I think Rachel is brilliant, and her take on the true crime boom is just the addition to the conversation that I needed.

So the first chapter and the third and fourth were good. I skimmed chapter two. But the nuggets were incredible. Good theories that can also be applied to why people like dark romance novels. But the last few pages? About the conference. That was horrific. True crime already makes me want to throw up. Imagining being at that conference...

i was about as impressed with this book as i expected to be tbh. having heard the author interviewed on podcasts, i expected her to take a more explicitly critical tone on the genre of true crime, but i was unfortunately disappointed. the premise of the book is interesting (why are women obsessed with crime stories?) but it just didn't deliver the kind of social commentary that i expected. a little too salacious and self-mythologizing to really accomplish it's stated goal of challenging the consumption of true crime stories...

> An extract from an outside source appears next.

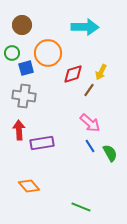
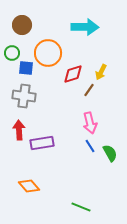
blue square: rotated 21 degrees clockwise
pink arrow: rotated 35 degrees clockwise
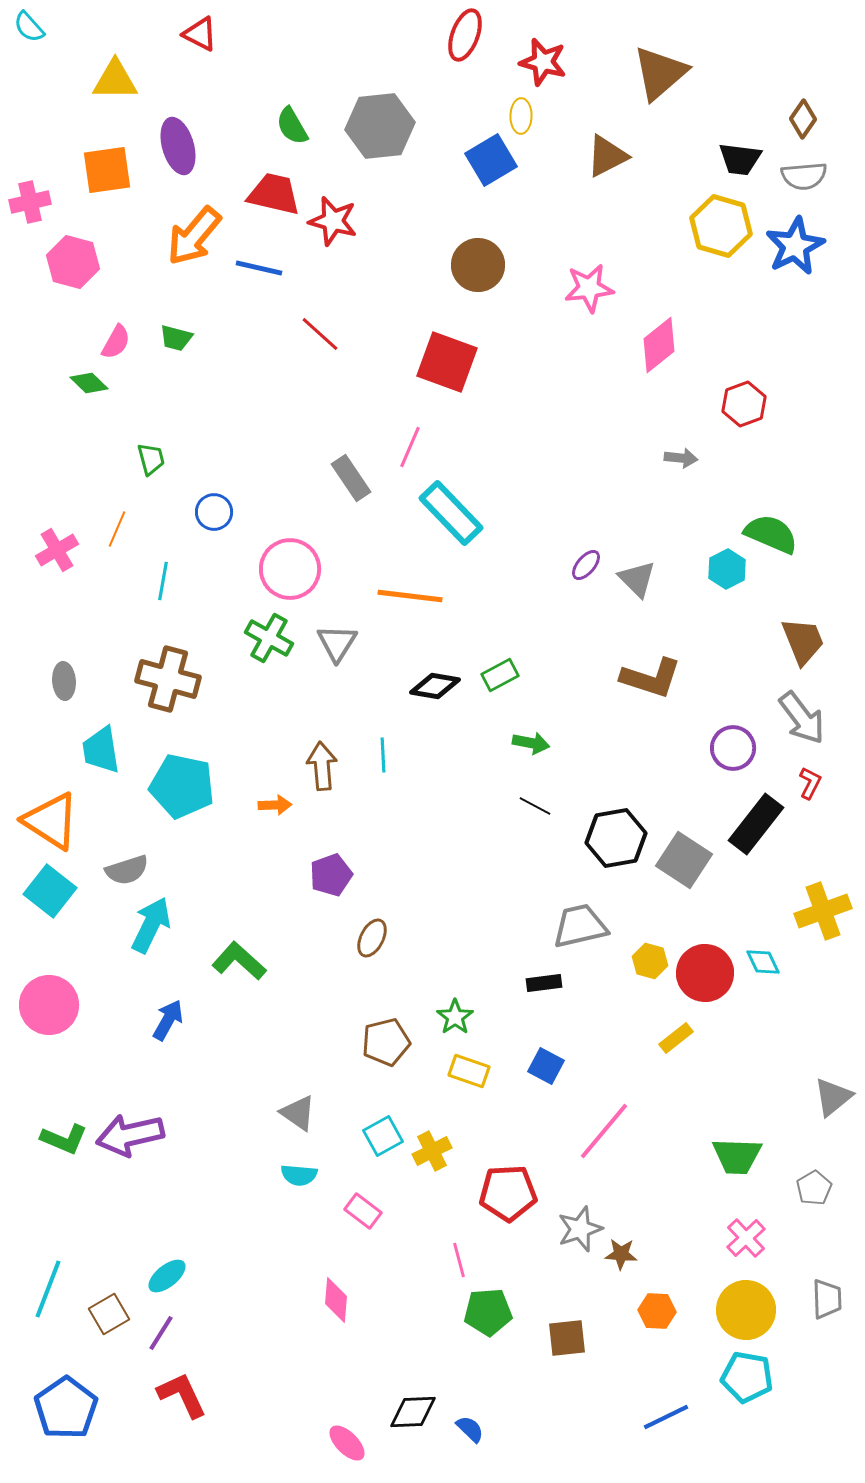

not gonna rate this bc nonfiction. I read the audiobook, which I recommend

this was great!! entertaining and informative but not boring. the last quarter was my favorite, super powerful. I feel like anyone interested in true crime should read this
dark informative reflective medium-paced

When I started to read this book, I felt a bit confused with how the author would jump from one person to another and back again but by the second chapter it got better.

When Monroe talked about the West Memphis Three, I teared up because there are problems and situations like this that have happened in the past and are still recurring even now where "suspects" are being railroaded simply because they look the part. Real killers stay on the loose because law enforcement officials refused to look any where else and they create more victims trying to survive the system.

When Columbine was mentioned it brought me back to the day I was sitting in class watching it. It was so many thing that I couldn't imagine happening at the time and now I fear it every day my child goes to school. There are people who glorify what the gunmen did that day. That truly scares me.

When Lee was mentioned at the beginning of the book about her Nutshells dioramas, it was like... wait someone has made these? And I need to see them. Lee was never the typical house wife, with her pushing the boundaries to make these for law enforcement officials? Brilliant.
dark emotional informative reflective

Detective? Victim? Defender? Killer?

This was a very opinionated piece, however, I enjoyed how the book was broken up into different true crime archetypes, as well as very introspective on our views of true crime. It stops and forces us to wonder what draws us in? Which archetype do you “relate” to/draw interest in? And also, forces us to think about our society’s (borderline unhealthy??) obsession with true crime.

This was good - I felt the author did a good job at pointing out our obsession with victims being "innocent" or "pure," and how that often relegates victims of certain races (not white) or social status (not rich) to be seen as not really victims. Maybe they deserved a little bit of the tragedy that befell them. She reaffirms that that is bullshit, that racism and white supremacy once again rear their ugly heads, and make everything worse.